Timbalier Island in Terrebonne Basin was recently restored along with two other barrier islands in the state's biggest coastal restoration project to be completed to date. The islands are located west of Port Fourchon.

Posted on January 9, 2023

How can a brilliant work of engineering and science signal a moment of pride and hope for a state, but also include dire warnings and be missing an essential message?

That’s my first reaction to the draft edition of the 2023 Louisiana Coastal Master Plan for a Sustainable Coast, released last week.

Teams of world-class scientists and engineers from Louisiana and across the world have produced what is arguably the most advanced science-based coastal resilience strategy in this age of climate change.

It is filled with projects such as new levees, floodwalls and wetlands restoration to reduce the growing risks of higher storm surge reaching further inland from ever-growing hurricanes. It lays out plans for removing willing residents outside those protections and helping others to “flood-proof” their homes and businesses. It has interactive online programs that can tell residents what risks they face, what roads might be flooded and how much damage their individual communities could suffer.

It estimates the billions in savings these projects offer from what is expected to be more billions in annual losses going forward every year.

So where are the dire warnings?

Well, the fact that we now need an announced $50 billion effort ($92 billion when inflation is added) to make the landscape we live on “sustainable” is itself a pretty clear warning.

Indeed, the Coastal Protection and Restoration Authority repeatedly states that climate change ensures “Louisiana’s landscape is going to look different 50 years into the future.”

And there is this: It’s just a 50-year plan. It makes no promises beyond 2070.

In fact, it reports “the benefits of many of the early projects diminish in the final decade as they can no longer keep pace with subsidence and accelerated rates of sea level rise.” It finds that even if the projects work perfectly, we would likely still lose another 767 to 2772 square miles just by 2070.

Which leads me to the missed essential message.

The CPRA has chosen not to mention the main determining factor for the efficacy of its projects and any sustainable future here: The need for the nation and world to dramatically reduce greenhouse gas emissions over the next 10 to 20 years.

Here’s why.

Reducing risk from sea level rise is the plan’s major concern. It is listed as the key factor in its “low” and “high” scenarios for future flood risk.

That increased flooding is due to the record acceleration of sea level rise, which is being driven by greenhouse gas emissions.

The National Oceanic and Atmospheric Administration says emission-caused sea level rise could push the Gulf 2.5 feet higher along our coast by 2050 — just 27 years from now — and much more beyond that date. That does not include the added impact as our sediment-starved deltas continue to sink.

CPRA says those NOAA projections are in line with the rates it used in coming up with its low and high scenarios for sea level rise.

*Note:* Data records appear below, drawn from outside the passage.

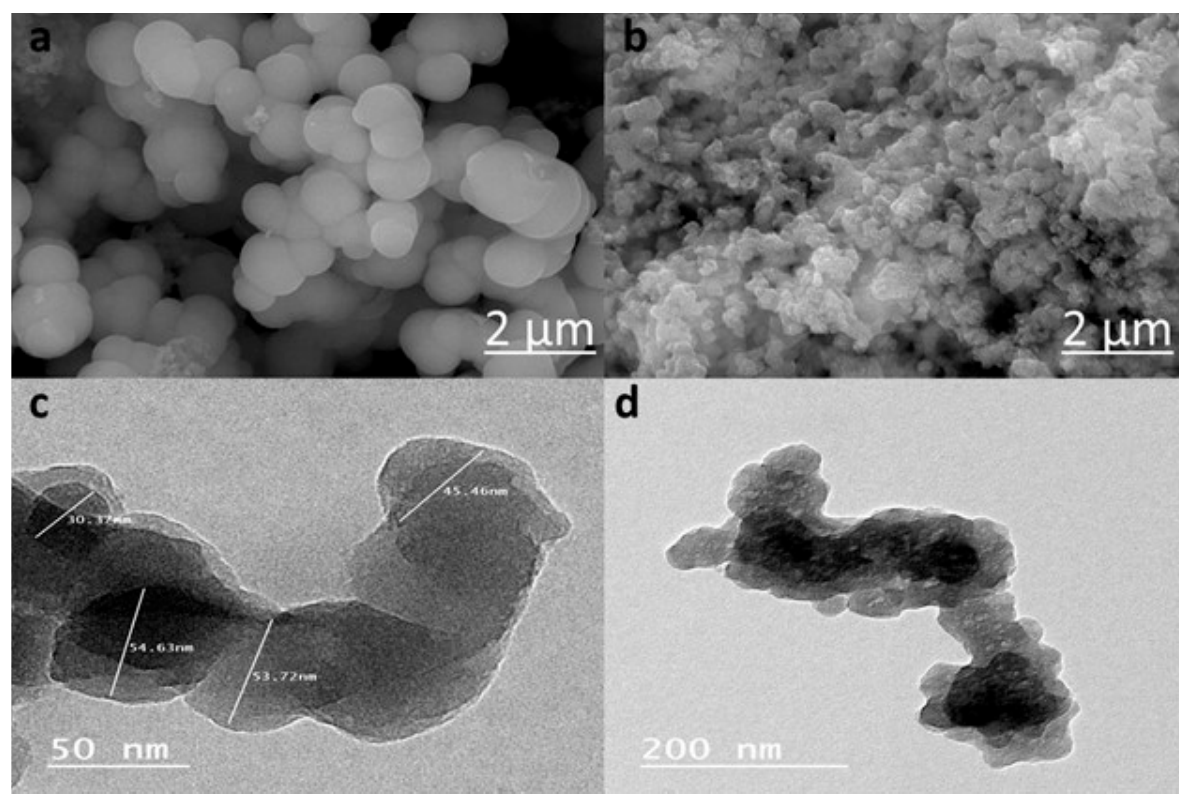
Figure 4. SEM images of the Chs NPs ( a ), M-Chs NC ( b ), and TEM images of Chs NPs ( c ) and M- Chs NC ( d ). M-Chs NC ( d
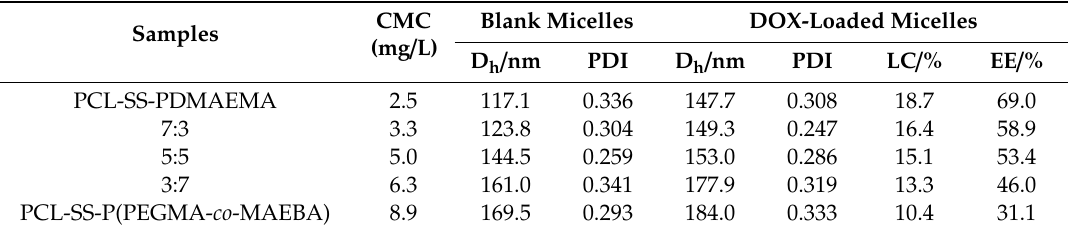
Table 2. Critical micellar concentration (CMC) values of the copolymer mixture and the D h , PDI, LC and EE of the mixed micelles.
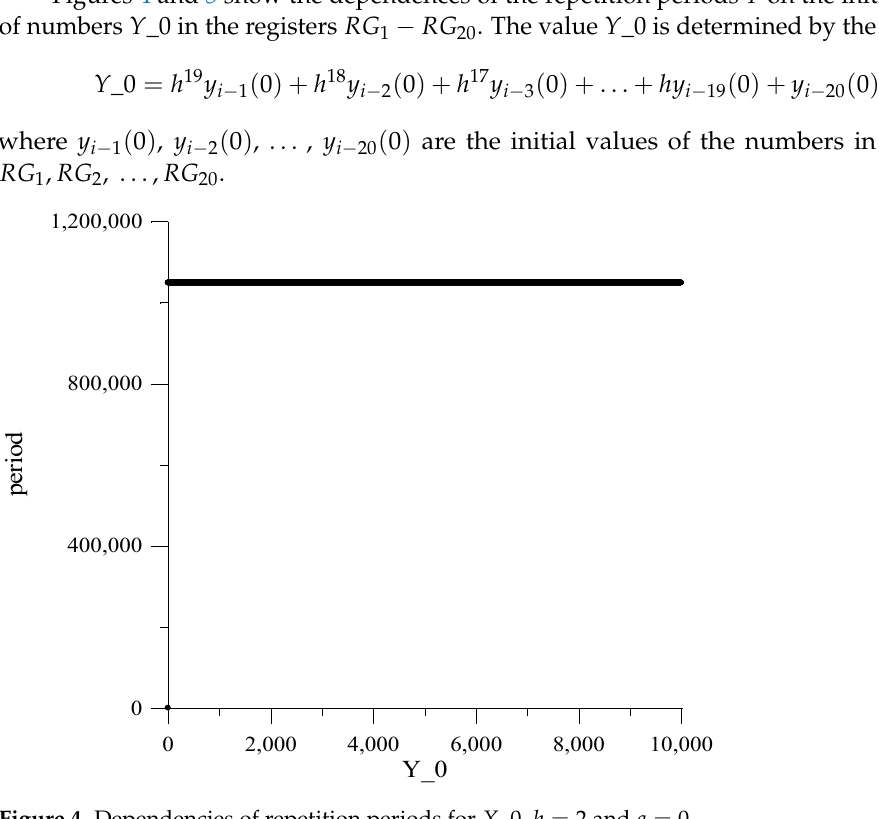
Figure 4. Dependencies of repetition periods for X _0, h = 2 and a =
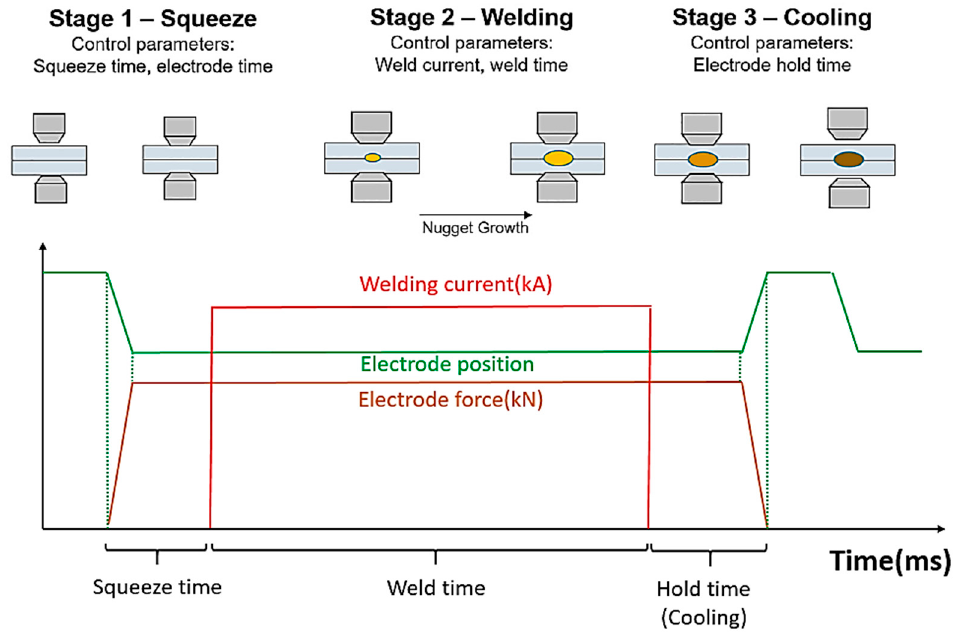
Figure 8. The process of resistance spot welding. Reprinted from [33], with permission of Taylor and Francis, 2018, http://www.tandfonline.com.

Yet it never mentions the commanding role rising emissions plays in those scenarios.

In fact, the words “greenhouse gas emissions” appear on only two pages near the end of the 184-page document. This is in the section labeled “Beyond the Master Plan,” in a chapter on Gov. John Bel Edwards’ Climate Initiative Task Force. True to the science, reducing the state’s emissions footprint is the stated focus of that report and its recommendations.

Of course, emissions controls are a topic that remains unmentionable in Louisiana politics, still largely under the financial sway of the oil, gas and petrochemical industries.

But saying coastal Louisiana may be on its deathbed due to sea level rise without talking about fossil fuel emissions would be like saying a patient is dying of blood loss without pointing out the cause was a gunshot wound.

The brilliant authors of this great plan know full well that there can be no long-term resilience for this coast without dramatically reducing carbon emissions. Their own computers show that.

But we can’t get to that solution unless we say it.